- 2 tablespoons olive oil
- 2 lbs. short ribs
- Salt, to taste
- Pepper, to taste
- 1 onion, chopped
- 1 garlic head, plus more to taste
- 2 heaping tablespoons tomato paste
- 2 cups red wine
- 1 28oz can whole peeled tomatoes
- 1/2 cup beef stock
This recipe takes all afternoon, but once it’s in the oven, most of the work is done. And the magic that happens in the oven is, well, magical. The short ribs will flavor the sauce while the sauce flavors the short ribs. It’s a win-win that creates a hearty, warm dish perfect for dinner for two or the whole family.
- Pour olive oil in a dutch oven over medium high heat. Set oven temperature to 275 degrees.

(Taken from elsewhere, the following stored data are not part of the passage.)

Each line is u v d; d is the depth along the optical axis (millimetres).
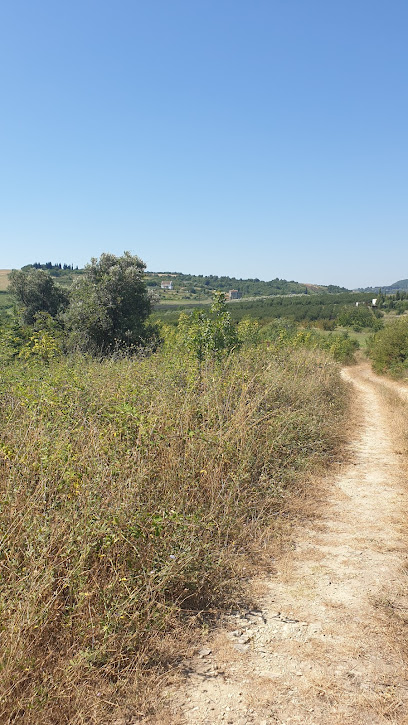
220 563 4355
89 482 4086
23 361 11148
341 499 6816
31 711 2568
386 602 4047
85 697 2785
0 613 2904
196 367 8977
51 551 3576
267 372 10281
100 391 6938
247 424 7402
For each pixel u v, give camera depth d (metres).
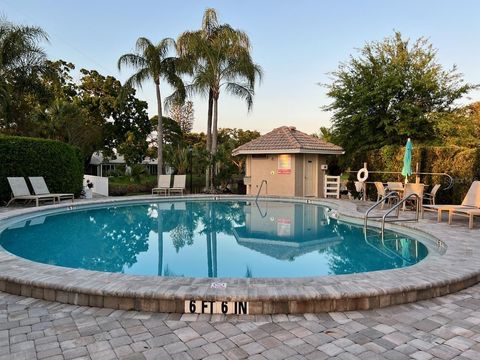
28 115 23.48
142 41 19.81
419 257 6.82
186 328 3.30
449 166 12.38
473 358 2.77
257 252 7.27
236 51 18.94
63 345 2.96
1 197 13.00
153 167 46.31
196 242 8.27
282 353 2.85
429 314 3.63
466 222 8.99
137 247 7.76
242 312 3.62
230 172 20.52
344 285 3.92
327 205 14.20
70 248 7.66
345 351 2.88
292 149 17.27
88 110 30.77
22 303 3.90
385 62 18.62
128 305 3.72
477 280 4.62
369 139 18.47
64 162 14.85
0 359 2.73
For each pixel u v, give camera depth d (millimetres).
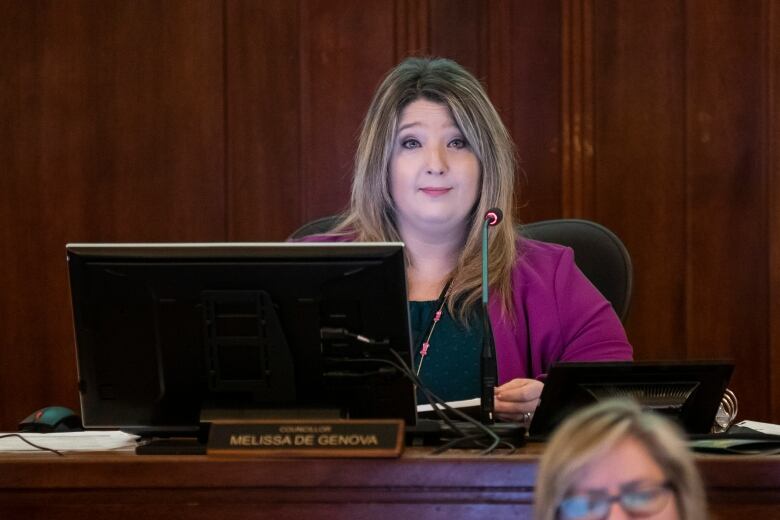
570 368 6371
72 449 6625
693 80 12680
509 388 7422
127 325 6309
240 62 12891
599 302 8555
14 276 13000
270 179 12891
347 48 12844
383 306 6160
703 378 6492
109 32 12930
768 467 5570
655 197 12711
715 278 12711
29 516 5840
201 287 6172
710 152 12688
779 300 12641
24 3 12930
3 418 12938
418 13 12766
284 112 12891
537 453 6043
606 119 12727
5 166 12977
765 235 12664
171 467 5766
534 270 8586
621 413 3133
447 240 8555
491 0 12758
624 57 12727
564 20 12672
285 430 5805
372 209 8625
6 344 12992
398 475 5660
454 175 8320
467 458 5641
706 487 5582
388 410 6383
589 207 12688
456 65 8719
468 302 8289
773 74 12609
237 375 6277
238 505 5750
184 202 12930
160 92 12922
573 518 3068
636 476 3051
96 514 5812
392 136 8453
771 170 12625
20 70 12945
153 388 6383
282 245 6133
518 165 12703
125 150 12938
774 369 12672
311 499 5727
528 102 12734
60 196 12969
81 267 6254
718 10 12680
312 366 6258
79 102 12938
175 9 12922
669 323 12742
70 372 12984
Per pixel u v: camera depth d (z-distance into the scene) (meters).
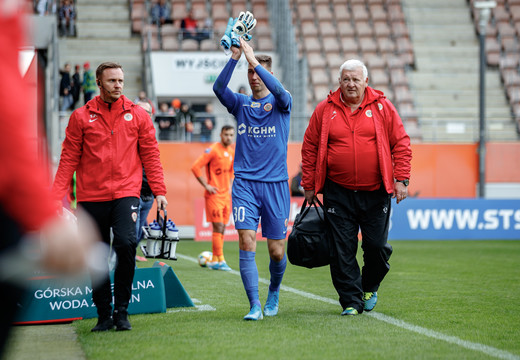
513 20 55.00
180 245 30.06
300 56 49.66
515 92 49.44
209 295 14.20
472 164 37.12
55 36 30.34
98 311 10.14
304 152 12.00
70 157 9.93
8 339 4.13
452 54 52.03
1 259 3.91
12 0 3.80
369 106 11.55
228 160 19.97
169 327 10.21
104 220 9.98
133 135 10.07
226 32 11.06
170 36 46.03
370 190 11.59
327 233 11.66
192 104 45.66
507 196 37.94
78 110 9.94
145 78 45.75
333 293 14.77
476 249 28.12
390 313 11.80
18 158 3.61
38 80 23.64
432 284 16.47
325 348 8.73
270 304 11.59
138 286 11.61
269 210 11.04
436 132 46.34
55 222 3.58
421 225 33.22
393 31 52.22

Season all sides of the short ribs liberally with salt and pepper.
- Sear all sides of the short ribs, in batches if necessary. Remove from pot and set aside. Drain all but 2 tablespoons of fat from pot. Add in onions and cook until translucent, about 5 minutes. Cut garlic head in half, exposing all the cloves. Place face down in the oil for 2 to 3 minutes until caramelized. Add in tomato paste and stir so the onions are coated. Continue cooking for 4 minutes.
- Deglaze the bottom of the pot with the red wine, taking care to scrape up any bits that are sticking to the bottom. Add in tomatoes and beef stock and bring to a simmer. Add a few good pinches of salt to taste (This will cook down, so don’t go crazy). Place the short ribs back in pot so they are about halfway covered. Cover and place in oven for 3 to 3 and half hours, until meat easily falls apart and liquid is reduced by half.
- Serve with crusty bread and pasta of choice.